TEXT FOR ANALYSIS |
┌──
One of the driving forces behind the intensely collaborative DEPTHX mission—in many ways its instigator—was Marcus Gary, a doctoral candidate in hydrogeology at the Jackson School of Geosciences. For many years, Gary has studied Sistema Zacatón--a system of water-filled sinkholes in northeastern Mexico including the deepest, Cenote Zacatón. He's tried to understand how the sinkholes formed and how they evolve over time.

At a barbecue in Austin, Texas in about 2002, Gary asked Bill Stone, a world famous cave diver, engineer and alumnus of the Jackson School of Geosciences, if it would be possible to build a robot to explore the Mexican cave system. The data a robot could collect about the internal structures of the sinkholes and environmental parameters in the water, Gary reasoned, would help hydrogeologists understand how the sinkholes form and evolve over time.
└──
AVAILABLE DATA |
┌──
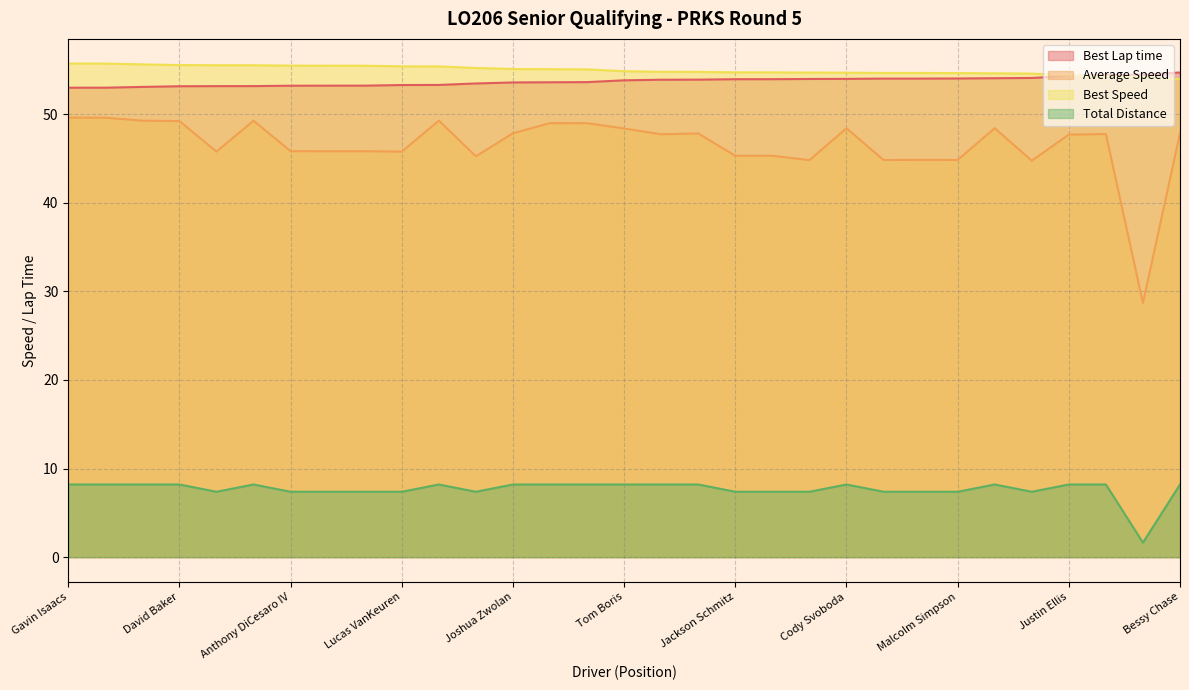

Rank the series at 20 from lowest to highest value.

Total Distance (line), Average Speed (line), Best Lap time (line), Best Speed (line)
└──
REQUIRED TASKS |
(a) Decide whether each statement agrees with the passage about the DEPTHX mission, answering yes or no and quoting the words of the passage that settle it: (i) Marcus Gary was a doctoral candidate in hydrogeology; (ii) Sistema Zacatón lies in northwestern Mexico; (iii) Bill Stone asked Gary whether a robot could be built to explore the Mexican cave system.
(b) Write out the passage about the DEPTHX mission starting at "One of the driving" and ending at "and evolve over time.", switching "sinkholes" to "pits" wherever it occurs.

PER-TASK OUTPUTS |
(a)
(i) Yes: "a doctoral candidate in hydrogeology at the Jackson School of Geosciences"
(ii) No: "a system of water-filled sinkholes in northeastern Mexico"
(iii) No: "Gary asked Bill Stone, a world famous cave diver, engineer and alumnus of the Jackson School of Geosciences, if it would be possible to build a robot to explore the Mexican cave system"

(b)
One of the driving forces behind the intensely collaborative DEPTHX mission—in many ways its instigator—was Marcus Gary, a doctoral candidate in hydrogeology at the Jackson School of Geosciences. For many years, Gary has studied Sistema Zacatón--a system of water-filled pits in northeastern Mexico including the deepest, Cenote Zacatón. He's tried to understand how the pits formed and how they evolve over time.

At a barbecue in Austin, Texas in about 2002, Gary asked Bill Stone, a world famous cave diver, engineer and alumnus of the Jackson School of Geosciences, if it would be possible to build a robot to explore the Mexican cave system. The data a robot could collect about the internal structures of the pits and environmental parameters in the water, Gary reasoned, would help hydrogeologists understand how the pits form and evolve over time.